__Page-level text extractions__
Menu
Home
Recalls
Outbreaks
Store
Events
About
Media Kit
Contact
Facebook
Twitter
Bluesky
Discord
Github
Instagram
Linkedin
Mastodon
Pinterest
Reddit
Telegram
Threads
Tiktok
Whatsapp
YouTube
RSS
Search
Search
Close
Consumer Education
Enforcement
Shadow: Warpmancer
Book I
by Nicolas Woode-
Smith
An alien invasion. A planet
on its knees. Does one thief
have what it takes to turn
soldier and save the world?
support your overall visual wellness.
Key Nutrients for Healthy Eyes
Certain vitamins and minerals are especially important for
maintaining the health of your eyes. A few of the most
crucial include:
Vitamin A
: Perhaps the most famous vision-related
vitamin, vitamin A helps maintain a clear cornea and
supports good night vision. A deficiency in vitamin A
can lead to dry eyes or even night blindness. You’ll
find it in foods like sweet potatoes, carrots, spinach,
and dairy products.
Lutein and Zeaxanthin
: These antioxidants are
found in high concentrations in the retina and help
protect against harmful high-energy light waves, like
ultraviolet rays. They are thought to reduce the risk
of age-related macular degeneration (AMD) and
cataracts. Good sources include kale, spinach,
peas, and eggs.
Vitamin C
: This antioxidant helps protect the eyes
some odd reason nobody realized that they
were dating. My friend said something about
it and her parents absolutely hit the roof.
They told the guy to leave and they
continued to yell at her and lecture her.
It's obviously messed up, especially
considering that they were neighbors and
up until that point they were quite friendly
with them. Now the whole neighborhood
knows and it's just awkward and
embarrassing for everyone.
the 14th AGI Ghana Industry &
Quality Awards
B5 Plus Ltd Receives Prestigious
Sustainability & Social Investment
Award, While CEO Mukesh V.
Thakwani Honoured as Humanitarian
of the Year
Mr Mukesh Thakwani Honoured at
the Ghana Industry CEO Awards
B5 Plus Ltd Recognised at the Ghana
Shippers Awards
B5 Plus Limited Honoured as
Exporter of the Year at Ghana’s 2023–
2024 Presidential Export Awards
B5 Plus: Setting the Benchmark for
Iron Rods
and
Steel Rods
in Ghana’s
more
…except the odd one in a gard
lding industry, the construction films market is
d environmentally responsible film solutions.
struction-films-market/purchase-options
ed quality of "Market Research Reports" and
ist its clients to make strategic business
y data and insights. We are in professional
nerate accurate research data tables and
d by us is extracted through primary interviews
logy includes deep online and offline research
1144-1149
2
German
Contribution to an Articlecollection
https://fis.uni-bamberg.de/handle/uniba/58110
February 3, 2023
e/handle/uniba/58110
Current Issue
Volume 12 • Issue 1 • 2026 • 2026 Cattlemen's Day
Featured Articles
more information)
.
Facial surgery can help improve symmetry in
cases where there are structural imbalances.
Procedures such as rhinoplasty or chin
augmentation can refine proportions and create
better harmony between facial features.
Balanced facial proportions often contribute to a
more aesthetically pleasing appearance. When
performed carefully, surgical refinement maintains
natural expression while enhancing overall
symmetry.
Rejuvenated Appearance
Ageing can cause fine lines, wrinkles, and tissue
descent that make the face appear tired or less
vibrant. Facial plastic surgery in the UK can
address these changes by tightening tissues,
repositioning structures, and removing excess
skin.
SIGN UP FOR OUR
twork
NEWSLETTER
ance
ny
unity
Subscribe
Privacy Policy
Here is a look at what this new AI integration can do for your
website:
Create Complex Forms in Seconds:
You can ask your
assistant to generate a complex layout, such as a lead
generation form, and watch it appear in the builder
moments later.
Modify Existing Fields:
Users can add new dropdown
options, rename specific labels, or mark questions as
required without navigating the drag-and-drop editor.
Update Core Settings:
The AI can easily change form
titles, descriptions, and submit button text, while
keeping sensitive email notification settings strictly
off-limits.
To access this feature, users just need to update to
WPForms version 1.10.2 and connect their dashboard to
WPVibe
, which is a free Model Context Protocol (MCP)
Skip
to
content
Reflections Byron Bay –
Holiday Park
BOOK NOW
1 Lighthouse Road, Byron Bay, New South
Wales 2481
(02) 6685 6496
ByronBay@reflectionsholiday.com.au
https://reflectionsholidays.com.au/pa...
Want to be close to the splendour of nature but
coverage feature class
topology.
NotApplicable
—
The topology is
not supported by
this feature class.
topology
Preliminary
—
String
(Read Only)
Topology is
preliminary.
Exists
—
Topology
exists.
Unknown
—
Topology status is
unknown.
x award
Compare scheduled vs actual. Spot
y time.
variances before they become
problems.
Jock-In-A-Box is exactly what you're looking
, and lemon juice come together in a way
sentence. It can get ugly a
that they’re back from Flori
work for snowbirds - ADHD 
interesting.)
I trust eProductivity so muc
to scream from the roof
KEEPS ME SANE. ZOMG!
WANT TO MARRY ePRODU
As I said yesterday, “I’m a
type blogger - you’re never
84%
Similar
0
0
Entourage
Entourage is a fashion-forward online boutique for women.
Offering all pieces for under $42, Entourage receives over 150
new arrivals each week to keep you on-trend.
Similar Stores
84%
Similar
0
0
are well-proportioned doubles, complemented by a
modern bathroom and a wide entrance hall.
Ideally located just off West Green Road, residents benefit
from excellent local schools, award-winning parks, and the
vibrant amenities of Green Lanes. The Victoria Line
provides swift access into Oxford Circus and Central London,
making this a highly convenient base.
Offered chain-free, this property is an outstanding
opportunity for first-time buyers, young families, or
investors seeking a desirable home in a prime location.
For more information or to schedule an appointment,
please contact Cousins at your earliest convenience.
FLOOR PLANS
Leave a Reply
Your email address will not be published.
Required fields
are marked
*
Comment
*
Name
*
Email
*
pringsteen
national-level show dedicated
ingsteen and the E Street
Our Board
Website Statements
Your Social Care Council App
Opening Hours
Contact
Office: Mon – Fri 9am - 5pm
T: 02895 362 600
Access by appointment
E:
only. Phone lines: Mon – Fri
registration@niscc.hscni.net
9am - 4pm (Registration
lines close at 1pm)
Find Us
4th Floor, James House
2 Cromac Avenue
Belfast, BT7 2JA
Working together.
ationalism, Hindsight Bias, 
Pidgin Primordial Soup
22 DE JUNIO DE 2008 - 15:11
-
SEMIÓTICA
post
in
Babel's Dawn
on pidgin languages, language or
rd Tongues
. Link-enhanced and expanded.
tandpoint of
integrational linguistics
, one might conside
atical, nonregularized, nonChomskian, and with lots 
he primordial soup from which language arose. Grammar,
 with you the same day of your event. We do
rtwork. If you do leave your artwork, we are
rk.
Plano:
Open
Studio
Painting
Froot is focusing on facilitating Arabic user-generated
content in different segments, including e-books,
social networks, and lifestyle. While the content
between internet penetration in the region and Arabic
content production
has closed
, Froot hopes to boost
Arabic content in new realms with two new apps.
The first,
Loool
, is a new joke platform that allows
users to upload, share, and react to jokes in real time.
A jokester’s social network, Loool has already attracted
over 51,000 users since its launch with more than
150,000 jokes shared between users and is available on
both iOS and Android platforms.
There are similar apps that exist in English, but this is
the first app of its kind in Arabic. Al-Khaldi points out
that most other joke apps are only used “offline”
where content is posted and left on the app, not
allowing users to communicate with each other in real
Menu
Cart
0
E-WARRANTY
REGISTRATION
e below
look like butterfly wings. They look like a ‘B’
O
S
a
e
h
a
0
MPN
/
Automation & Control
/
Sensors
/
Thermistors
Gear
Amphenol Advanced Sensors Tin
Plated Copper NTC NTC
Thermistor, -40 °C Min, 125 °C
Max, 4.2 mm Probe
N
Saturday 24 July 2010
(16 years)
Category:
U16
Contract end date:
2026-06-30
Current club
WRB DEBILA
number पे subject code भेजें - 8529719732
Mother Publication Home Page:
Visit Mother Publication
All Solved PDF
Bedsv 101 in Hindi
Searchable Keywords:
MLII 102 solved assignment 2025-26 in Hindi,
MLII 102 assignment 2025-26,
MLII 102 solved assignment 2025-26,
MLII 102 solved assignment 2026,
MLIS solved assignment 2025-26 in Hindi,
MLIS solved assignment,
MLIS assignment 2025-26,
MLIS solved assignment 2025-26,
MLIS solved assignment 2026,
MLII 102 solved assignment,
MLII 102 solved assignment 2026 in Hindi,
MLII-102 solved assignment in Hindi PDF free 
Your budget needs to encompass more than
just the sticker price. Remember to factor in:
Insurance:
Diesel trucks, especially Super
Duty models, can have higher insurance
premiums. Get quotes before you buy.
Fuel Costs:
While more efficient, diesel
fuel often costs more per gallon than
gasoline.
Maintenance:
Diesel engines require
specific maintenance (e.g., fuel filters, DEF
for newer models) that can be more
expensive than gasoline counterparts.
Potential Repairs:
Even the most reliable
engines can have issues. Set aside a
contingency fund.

__PROBLEM__
Copy only the stretch running from the line containing "engines can have issues. Set aside a" to the final line of the entries, both ends included, exactly as it stands.

__RESPONSE BOX__
engines can have issues. Set aside a
contingency fund.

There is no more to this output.